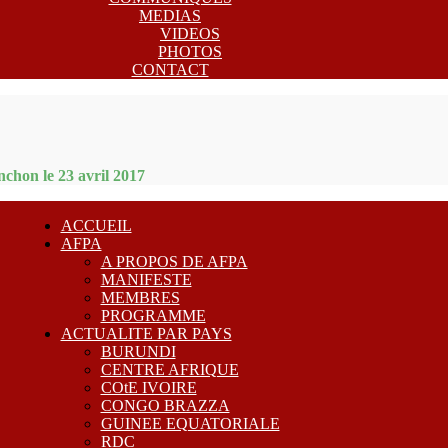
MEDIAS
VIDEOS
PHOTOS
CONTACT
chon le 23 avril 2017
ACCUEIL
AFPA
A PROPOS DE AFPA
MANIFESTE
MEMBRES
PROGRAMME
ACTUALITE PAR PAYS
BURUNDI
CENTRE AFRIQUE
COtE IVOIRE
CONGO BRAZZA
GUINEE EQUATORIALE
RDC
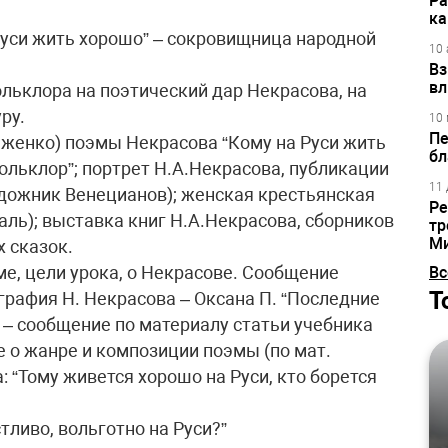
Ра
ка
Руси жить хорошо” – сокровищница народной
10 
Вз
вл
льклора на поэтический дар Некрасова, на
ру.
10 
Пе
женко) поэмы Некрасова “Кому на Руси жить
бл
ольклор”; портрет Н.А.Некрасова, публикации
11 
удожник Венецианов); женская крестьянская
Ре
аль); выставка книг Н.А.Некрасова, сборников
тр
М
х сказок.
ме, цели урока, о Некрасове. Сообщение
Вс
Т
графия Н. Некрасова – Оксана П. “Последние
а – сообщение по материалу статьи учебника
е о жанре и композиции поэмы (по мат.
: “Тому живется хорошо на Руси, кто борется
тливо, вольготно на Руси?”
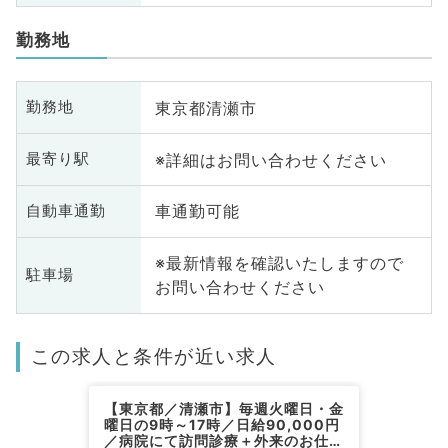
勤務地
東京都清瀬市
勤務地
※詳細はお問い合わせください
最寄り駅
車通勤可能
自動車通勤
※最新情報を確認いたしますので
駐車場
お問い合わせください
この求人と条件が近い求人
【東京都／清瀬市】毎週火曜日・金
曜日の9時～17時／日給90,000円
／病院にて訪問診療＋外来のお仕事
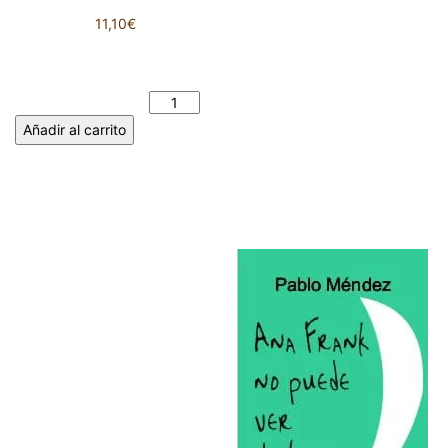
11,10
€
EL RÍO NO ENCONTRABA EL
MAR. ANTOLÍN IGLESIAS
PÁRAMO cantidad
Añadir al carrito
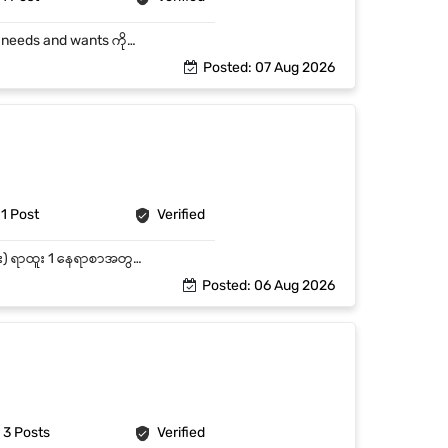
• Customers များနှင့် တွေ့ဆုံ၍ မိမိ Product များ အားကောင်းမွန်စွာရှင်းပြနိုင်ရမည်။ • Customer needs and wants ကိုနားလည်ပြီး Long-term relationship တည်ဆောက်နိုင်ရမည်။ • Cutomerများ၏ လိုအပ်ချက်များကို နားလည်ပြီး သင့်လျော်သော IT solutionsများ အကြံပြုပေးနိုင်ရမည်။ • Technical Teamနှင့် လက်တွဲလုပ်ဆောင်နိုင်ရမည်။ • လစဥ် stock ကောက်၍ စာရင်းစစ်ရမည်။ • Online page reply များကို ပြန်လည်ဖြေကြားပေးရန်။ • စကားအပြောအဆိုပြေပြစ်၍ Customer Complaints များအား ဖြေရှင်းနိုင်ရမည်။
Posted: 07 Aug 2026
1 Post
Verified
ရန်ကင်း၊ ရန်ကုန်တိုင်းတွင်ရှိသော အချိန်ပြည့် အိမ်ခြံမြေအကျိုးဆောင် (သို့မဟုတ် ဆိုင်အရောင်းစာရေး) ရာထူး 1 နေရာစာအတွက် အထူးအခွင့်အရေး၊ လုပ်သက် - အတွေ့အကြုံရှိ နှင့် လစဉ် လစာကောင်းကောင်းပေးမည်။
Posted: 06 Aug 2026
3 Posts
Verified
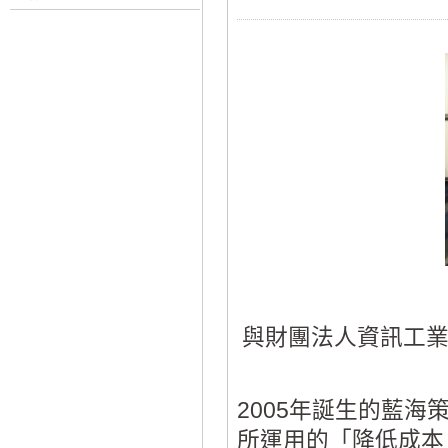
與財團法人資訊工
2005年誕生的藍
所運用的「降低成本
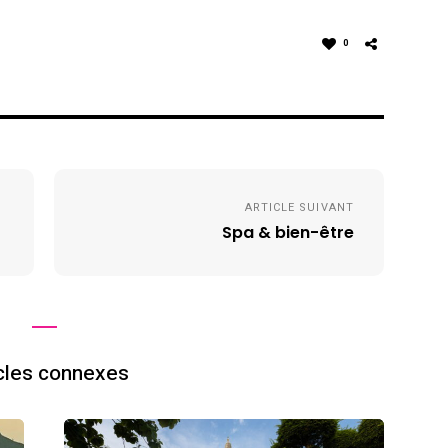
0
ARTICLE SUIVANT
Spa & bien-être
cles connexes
◆ ◆ ◆
> **PROMPT**:
Write down every line of the data above that includes the string "Руси".

> **SOLUTION**:
Руси жить хорошо” – сокровищница народной
женко) поэмы Некрасова “Кому на Руси жить
: “Тому живется хорошо на Руси, кто борется
тливо, вольготно на Руси?”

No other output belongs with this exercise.